While the digital party surges ahead, traditional media is in a slow burn. Newspapers are surviving on weekend editions and sponsored columns. Radio is being rebranded as podcast networks. Linear TV is making awkward transitions to app-based platforms without rethinking content formats.
The digital media growth India 2025 trend is not just replacing analog—it’s displacing it emotionally. Appointment viewing has lost its urgency. Passive news reading is now an active search behavior. Users don’t wait for programming—they expect personalization, interaction, and shareability.

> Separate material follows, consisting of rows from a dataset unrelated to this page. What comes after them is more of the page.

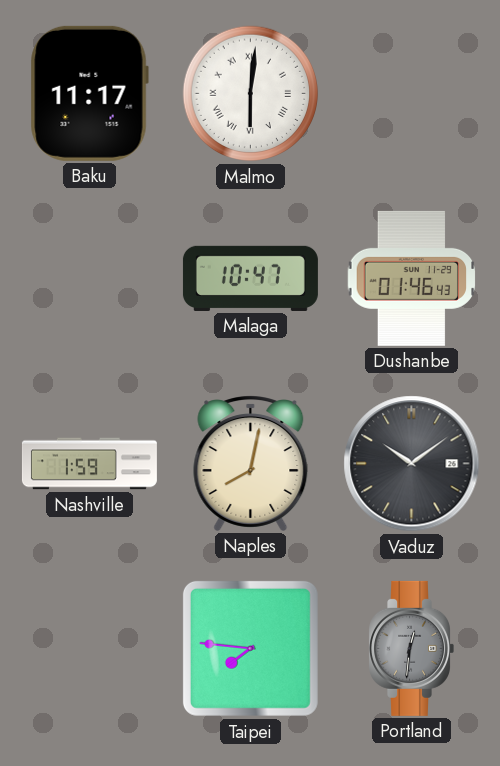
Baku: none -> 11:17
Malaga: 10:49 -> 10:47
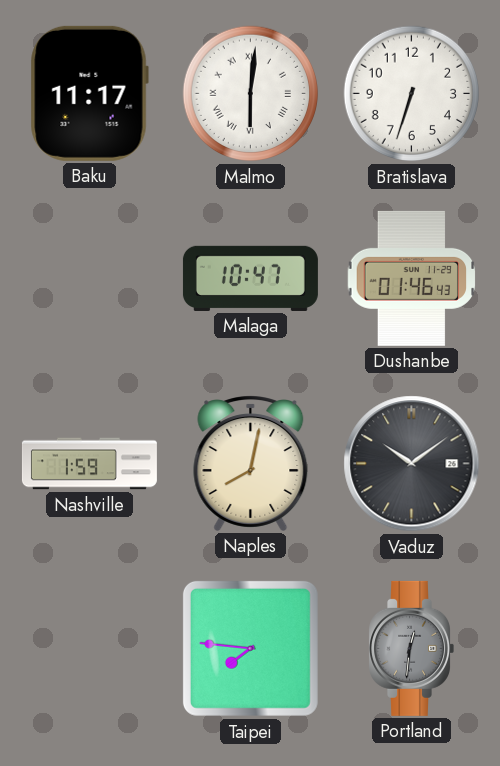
Bratislava: none -> 6:33
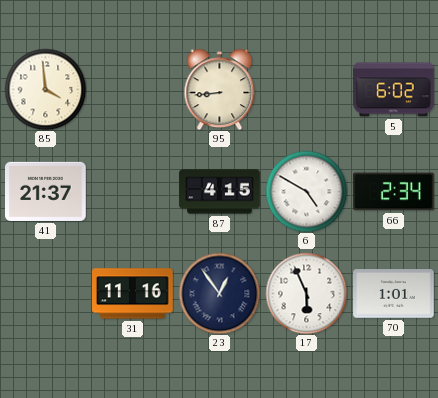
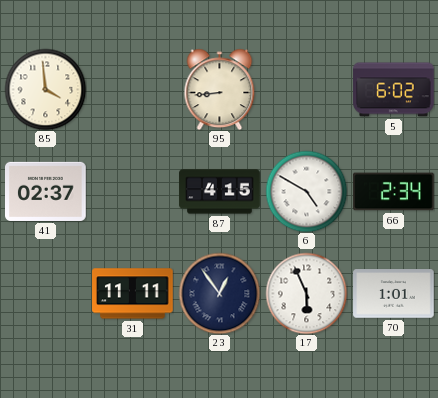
41: 21:37 -> 02:37
31: 11:16 -> 11:11
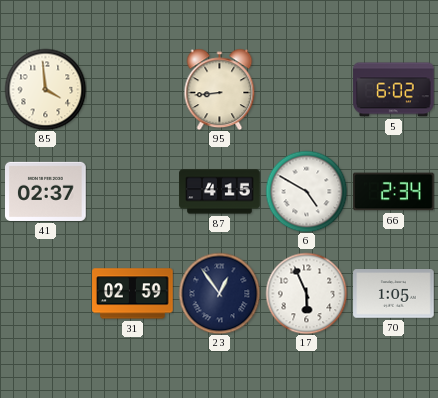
31: 11:11 -> 02:59
70: 1:01 -> 1:05
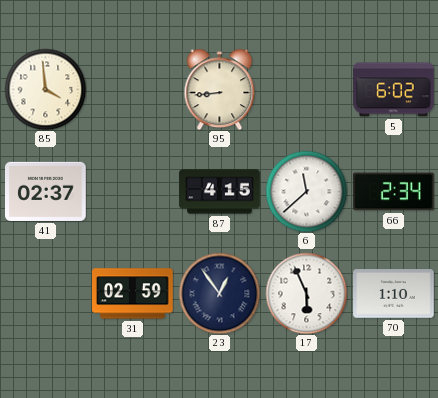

Unless legacy players reinvent themselves fast, their audience may disappear into algorithm-driven wormholes for good.
Beyond the Tipping Point
There’s no turning back. India’s media revolution is now digital-first by design, and AI-powered by default. The most watched show is no longer on a channel—it’s on a phone. The most influential journalist might be a creator on YouTube. And the next media tycoon might just be a coder with an idea, a phone, and an audience.
What the FICCI-EY report captures in numbers, the ground reality confirms in culture: India is not waiting to adapt. It is leading the adaptation. And that makes all the difference.